1. Obviously, the introduction of three more nights of orbits presents problems with respect to previous conclusions about the chronology of Paradise Lost. But in those chronologies, critics have based some of their conclusions on inadequate or irrelevant evidence. Because I have offered a solution to some of the problems of chronology in a separate paper, which was presented at the Milton Symposium in Bangor in July, 1995, here I will simply suggest that Satan's orbiting for ten nights does not necessarily undermine a 33-day chronology for the events of Paradise Lost.

2. Although by interpreting "Night" to mean one-half a day/night period one could argue that in his seven orbits Satan only orbits the earth three and a half times, such a trip would leave Satan on the opposite side of the earth from where he began. But "return'd" (IX, 67) suggests that he ended those orbits where he began them.

Of the fifteen nouns Milton uses to describe Satan's flight from and return to earth, none is repeated except "return'd" which is used three times. The usage emphasizes Satan's determination to find his way back to Eden.

3. As this 16th-century armillary sphere demonstrates, the ecliptic is the celestial equator. It lies on a plane which intersects the terrestial globe at an angle of approximately 23 degrees 27 feet the equator, but that intersection can take place at any longtude. The longitudes at which that intersection occur change constantly as the earth turns with respect to the celestial globe.

4. Satan could, of course, begin each of these orbits in a southeasterly direction. If he did, the paths he followed would be a mirror of those presented here.

5. Milton seems to have envisioned the Atlantic and Pacific Oceans as a single ocean "barred," a word which the OED shows to have meant "of harbors" or "obstructed by a harbor" from 1552 until the 1800's and which suggests "barriered."

6. Longitude 48 degrees is intersected by a point which many Europeans had come to think of as the "front door" of Eden. On the Mercator Map, Syria, The Black Sea, The Sea of Azov, and the River Ob fall on the same longitude.

7. Milton's geography makes sense when considered on a T in O map, on the Ptolemaic map, and Mercator maps.

8. This sequence (constructed of smaller sequences of three, four, and two circular orbits) is the third nine-day sequence of Paradise Lost in which Satan accomplishes nothing.

9. Although Gerard Ginette defines "prolepsis" as "any narrative that consists of narrating or evoking in advance an event that will take place later" (40), I prefer to reserve the term "prolepsis" for the narration of future events and will use the term "foreshadowing" for the evocation of future events.

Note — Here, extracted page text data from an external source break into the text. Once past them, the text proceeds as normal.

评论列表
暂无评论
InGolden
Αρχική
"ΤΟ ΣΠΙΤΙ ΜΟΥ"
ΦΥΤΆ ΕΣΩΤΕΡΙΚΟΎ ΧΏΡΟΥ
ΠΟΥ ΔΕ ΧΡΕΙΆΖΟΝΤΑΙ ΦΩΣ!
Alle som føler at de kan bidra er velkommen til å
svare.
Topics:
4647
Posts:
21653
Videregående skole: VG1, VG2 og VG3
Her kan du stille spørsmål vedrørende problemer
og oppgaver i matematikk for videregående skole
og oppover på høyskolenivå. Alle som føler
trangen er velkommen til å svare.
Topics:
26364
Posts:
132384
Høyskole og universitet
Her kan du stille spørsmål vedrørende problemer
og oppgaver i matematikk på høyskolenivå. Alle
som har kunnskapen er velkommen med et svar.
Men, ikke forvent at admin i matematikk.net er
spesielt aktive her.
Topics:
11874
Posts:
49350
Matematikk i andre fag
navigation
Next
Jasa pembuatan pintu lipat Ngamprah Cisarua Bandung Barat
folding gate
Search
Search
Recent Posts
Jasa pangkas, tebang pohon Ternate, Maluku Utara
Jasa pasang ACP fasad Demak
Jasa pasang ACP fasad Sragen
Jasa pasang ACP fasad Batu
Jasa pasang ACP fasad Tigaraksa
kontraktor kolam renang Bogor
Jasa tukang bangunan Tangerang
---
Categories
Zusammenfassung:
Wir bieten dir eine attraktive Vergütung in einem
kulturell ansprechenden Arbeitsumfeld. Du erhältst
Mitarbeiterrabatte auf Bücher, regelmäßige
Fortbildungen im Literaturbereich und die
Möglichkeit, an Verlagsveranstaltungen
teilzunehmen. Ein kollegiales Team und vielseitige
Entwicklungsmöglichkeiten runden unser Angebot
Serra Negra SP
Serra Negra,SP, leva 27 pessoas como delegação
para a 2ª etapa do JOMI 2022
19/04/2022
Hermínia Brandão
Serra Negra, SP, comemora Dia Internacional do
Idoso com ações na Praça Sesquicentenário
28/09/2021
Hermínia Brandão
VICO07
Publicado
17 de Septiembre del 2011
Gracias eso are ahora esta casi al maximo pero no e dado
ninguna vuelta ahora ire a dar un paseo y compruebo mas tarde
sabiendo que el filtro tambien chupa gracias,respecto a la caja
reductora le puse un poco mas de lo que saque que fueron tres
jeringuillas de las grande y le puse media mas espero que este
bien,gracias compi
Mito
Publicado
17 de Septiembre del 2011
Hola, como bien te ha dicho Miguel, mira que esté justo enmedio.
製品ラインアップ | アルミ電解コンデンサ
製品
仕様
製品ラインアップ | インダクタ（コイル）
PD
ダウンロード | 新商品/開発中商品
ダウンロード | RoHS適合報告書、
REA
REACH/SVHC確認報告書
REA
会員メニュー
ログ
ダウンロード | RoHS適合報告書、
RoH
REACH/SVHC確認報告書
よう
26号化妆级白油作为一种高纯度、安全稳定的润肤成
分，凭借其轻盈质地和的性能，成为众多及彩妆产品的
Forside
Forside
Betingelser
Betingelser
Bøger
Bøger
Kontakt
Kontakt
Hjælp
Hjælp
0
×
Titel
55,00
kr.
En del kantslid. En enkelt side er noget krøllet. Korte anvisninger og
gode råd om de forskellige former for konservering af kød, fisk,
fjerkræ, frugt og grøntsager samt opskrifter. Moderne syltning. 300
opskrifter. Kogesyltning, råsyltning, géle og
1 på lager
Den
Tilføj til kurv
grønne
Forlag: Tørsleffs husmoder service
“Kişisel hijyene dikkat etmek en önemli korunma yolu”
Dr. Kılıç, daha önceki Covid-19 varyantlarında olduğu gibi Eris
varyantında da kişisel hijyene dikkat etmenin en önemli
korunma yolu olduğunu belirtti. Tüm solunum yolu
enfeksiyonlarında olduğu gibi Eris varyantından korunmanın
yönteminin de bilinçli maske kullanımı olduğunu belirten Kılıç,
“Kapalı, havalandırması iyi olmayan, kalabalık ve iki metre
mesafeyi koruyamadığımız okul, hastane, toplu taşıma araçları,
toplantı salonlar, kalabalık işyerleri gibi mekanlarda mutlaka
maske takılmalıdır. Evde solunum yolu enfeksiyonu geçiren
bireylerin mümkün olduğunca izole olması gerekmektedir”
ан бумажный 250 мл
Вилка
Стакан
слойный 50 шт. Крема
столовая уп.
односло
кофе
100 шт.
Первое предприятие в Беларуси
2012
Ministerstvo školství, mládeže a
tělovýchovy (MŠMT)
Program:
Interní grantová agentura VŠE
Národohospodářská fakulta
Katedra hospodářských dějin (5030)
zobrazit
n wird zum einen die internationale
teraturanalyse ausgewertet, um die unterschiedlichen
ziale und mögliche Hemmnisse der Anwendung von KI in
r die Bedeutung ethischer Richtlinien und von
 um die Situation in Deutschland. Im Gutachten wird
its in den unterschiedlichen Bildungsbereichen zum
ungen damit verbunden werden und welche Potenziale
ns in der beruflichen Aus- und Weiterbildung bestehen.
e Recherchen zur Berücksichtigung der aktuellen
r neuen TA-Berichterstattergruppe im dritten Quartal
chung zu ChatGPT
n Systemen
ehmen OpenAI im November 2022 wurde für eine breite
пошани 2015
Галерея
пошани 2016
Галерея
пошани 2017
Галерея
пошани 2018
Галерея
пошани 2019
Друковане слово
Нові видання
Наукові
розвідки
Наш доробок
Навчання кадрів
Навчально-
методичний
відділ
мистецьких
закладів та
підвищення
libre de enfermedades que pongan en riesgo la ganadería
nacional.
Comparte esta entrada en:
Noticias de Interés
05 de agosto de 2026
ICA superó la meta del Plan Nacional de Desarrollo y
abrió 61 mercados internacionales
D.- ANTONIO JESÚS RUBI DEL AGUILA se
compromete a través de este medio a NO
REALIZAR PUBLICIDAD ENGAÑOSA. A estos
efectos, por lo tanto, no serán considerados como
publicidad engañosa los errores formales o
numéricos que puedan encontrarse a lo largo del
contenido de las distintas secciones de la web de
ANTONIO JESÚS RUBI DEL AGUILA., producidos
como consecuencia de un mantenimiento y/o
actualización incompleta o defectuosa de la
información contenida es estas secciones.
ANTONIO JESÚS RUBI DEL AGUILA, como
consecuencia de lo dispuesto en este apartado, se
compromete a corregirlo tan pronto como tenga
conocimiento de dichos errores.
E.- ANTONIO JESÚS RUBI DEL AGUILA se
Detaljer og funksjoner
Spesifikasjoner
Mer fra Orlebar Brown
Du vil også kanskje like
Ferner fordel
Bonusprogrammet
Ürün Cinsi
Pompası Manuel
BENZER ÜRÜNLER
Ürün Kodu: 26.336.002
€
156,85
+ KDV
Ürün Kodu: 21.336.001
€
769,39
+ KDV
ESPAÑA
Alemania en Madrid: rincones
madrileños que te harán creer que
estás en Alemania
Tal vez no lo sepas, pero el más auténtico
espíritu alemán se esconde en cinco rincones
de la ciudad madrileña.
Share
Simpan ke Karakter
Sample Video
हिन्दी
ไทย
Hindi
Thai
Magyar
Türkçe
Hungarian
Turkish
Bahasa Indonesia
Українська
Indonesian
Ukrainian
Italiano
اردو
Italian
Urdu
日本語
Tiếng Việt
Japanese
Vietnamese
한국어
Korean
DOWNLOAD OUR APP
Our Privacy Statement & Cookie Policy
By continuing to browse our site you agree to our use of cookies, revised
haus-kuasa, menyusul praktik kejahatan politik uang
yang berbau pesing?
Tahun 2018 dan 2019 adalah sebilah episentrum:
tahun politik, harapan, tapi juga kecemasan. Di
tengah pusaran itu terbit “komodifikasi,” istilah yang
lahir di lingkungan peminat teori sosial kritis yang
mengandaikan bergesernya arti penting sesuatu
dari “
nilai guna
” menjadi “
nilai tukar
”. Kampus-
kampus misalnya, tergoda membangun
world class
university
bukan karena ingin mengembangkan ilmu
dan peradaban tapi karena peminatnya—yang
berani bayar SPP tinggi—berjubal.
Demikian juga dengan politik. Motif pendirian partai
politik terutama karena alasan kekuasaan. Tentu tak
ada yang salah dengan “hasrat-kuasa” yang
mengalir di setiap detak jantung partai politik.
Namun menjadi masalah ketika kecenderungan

10. Milton's use of the word "colure" is anachronistic to the chronology of his narrative. Because they are intersections of the equator and equinoctial line, colures would only exist after earth tilts at the time of the fall. Even if there were no symbolic or preleptic significance in placing the orbits on the colures and on the equinoctial, Milton would have selected the colures, the equinoctial, and/or the equator to designate as paths, because he would have seen through these circles on armillary spheres.

11. From soaring through sky on "Sail-broad Vans" (2.927), Satan, in continuing to rebel, reduces himself to slithering on his belly. From once having "stood like a Towr" (1.591), Satan's body has diminished and coiled in upon itself. From huge-winged giant, he is sequentially reduced to a slumping cormorant (4.196; a bird known for its voracity), to a squat toad (4.88), and finally to a serpent "[in] labyrinth ... rolled" (9.183).